» Given text

Evaluation of Solanum (Lycopersicon) germplasm for reaction to ToCV in Brazil (ToCV trial #3)
This bioassay was carried out in Brasília–DF (Brazil) under controlled inoculation conditions with high B. tabaci MEAM1 pressure (with an average of more than 30 whitefly adults per plant) at early (seedling) growth stage. This assay was composed of 11 accessions previously evaluated in trials in Uruguay plus a subgroup of five accessions of breeding interest that were not previously evaluated (Table 4). ToCV infection symptoms evolved rapidly and the final evaluation was carried out at 70 DAP. At that time, tissue-blot hybridization signals indicated that all six plants of each Solanum (Lycopersicon) accession under evaluation were positive for systemic presence of ToCV (Table 4, Online Resource 3). High levels of symptom severity were confirmed once again in S. lycopersicum breeding line ‘Santa Clara Sw-5/Sw-5’ and S. pimpinellifolium ‘TO-937’ (both used as susceptible controls). On the other hand, it was possible to confirm again the low disease severity observed in plants of the S. lycopersicum ‘LT05’ and S. habrochaites PI 127827. Plants of S. pennellii LA0716, S. habrochaites PI 126445, and S. chilense LA1967 displayed low symptom severity under these conditions. Interestingly, plants of the S. lycopersicum cultivars ‘Kumato’ and ‘Gostomiel’ (carrying the “green-flesh” – gf mutation) displayed medium to low symptom severity. The remaining S. lycopersicum accessions evaluated in this assay were found to be susceptible to ToCV, including two S. lycopersicum × S. pimpinellifolium lines (‘BC3F3’ and ‘BC5F5’) derived from an introgression program aiming to incorporate the insect tolerance traits (high acylsugar and type IV glandular trichomes) from S. pimpinellifolium ‘TO-937’ into cultivated tomato cv. ‘Moneymaker’ (Rodriguez-López et al. 2011, Escobar-Bravo et al. 2016).

[Saved entries]
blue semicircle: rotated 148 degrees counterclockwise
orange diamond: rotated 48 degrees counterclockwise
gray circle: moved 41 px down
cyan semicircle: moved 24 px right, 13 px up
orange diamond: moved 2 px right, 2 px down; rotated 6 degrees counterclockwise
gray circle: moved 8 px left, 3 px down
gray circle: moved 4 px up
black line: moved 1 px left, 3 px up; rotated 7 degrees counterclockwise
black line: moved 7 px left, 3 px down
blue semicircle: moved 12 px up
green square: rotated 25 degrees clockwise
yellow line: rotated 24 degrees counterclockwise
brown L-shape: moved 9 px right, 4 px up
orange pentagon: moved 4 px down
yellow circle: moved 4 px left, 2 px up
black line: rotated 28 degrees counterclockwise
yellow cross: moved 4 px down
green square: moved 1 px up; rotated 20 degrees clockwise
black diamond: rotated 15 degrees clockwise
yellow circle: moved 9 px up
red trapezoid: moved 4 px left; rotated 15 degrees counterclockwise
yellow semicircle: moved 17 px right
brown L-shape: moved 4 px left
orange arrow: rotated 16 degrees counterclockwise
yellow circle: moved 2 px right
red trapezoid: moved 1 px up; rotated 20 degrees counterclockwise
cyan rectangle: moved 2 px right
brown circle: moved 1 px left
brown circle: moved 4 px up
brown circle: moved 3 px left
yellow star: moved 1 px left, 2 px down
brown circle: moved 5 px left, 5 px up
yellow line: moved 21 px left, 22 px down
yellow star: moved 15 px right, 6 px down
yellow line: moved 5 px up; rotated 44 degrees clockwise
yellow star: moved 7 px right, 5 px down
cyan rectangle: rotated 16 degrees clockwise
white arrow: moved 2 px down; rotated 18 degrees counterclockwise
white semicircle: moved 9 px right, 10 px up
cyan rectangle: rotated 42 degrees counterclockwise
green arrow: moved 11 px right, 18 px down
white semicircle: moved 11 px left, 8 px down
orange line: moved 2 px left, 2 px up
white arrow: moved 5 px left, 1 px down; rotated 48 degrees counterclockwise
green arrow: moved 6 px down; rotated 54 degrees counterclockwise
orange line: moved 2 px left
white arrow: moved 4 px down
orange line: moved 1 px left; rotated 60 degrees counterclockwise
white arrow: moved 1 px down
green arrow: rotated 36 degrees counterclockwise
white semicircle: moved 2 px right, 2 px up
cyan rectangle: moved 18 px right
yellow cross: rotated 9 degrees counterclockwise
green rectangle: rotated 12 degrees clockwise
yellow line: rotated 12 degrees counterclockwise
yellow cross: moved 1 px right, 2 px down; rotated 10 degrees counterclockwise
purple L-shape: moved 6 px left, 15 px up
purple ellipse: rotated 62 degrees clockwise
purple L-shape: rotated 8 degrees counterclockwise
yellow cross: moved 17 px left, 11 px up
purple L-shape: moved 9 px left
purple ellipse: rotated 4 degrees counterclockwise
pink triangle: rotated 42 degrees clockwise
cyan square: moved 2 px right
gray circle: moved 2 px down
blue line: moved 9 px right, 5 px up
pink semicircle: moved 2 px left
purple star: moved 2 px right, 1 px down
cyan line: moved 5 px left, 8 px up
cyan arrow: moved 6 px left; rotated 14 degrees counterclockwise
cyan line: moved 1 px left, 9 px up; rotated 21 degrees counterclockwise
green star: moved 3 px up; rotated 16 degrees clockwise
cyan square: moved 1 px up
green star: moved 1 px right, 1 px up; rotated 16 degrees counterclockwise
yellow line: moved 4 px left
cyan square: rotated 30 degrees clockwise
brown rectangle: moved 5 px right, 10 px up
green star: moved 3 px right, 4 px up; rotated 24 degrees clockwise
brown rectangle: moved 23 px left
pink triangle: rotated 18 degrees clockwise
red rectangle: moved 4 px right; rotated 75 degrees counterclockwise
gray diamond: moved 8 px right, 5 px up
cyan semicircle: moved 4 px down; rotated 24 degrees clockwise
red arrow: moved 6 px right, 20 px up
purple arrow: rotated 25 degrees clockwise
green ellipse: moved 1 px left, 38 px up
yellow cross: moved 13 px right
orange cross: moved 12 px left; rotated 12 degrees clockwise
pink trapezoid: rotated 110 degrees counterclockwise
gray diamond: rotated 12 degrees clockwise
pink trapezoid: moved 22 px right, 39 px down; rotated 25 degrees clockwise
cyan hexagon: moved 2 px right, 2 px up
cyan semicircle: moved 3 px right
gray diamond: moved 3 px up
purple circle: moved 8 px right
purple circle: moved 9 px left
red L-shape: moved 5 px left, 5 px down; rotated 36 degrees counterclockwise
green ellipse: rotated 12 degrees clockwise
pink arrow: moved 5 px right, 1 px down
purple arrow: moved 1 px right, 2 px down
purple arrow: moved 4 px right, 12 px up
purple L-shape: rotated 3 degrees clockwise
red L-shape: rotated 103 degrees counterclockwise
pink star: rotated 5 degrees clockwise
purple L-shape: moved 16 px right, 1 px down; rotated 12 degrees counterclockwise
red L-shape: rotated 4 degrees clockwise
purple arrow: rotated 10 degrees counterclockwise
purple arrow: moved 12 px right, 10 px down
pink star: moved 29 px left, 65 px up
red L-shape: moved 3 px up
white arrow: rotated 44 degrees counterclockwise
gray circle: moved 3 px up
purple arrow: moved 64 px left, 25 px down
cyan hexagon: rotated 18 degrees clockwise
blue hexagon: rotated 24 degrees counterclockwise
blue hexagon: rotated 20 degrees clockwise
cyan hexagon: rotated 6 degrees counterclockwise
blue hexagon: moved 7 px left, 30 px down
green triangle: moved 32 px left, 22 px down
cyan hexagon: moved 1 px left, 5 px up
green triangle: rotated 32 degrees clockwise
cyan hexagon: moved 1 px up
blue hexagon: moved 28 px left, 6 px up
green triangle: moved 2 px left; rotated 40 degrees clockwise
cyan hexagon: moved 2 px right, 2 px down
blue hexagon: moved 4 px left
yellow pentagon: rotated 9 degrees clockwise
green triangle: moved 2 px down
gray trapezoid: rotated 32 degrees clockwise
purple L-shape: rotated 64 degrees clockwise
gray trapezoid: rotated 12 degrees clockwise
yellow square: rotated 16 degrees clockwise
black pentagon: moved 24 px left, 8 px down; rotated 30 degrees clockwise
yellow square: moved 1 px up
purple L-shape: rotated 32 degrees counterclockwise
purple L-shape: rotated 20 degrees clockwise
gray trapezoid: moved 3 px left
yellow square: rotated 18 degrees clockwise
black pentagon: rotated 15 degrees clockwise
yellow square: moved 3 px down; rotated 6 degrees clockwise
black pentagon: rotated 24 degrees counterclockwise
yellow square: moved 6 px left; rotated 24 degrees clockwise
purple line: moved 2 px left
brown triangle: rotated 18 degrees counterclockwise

» Set of tasks
1 – List every Solanum species named in the ToCV trial text, giving each one only once.
2 – Extend the ToCV trial text with a new passage that picks up after its final sentence.

» Your responses
1 – S. lycopersicum, S. pimpinellifolium, S. habrochaites, S. pennellii, S. chilense

2 –
Evaluation of Solanum (Lycopersicon) germplasm to T. vaporariorum in Uruguay (WF trial #1)
The same subgroup of accessions tested in the ToCV trial #2 was additionally estimated for whitefly preference by evaluation of oviposition (Table 3). Accessions displayed varying levels of T. vaporariorum oviposition. However, the differences observed among these accessions were not significant. For the accessions under evaluation, there was no significant correlation between ToCV symptom severity and T. vaporariorum preference based upon oviposition.
Evaluation of Solanum (Lycopersicon) germplasm to B. tabaci MEAM 1 in Brazil (WF trial #2)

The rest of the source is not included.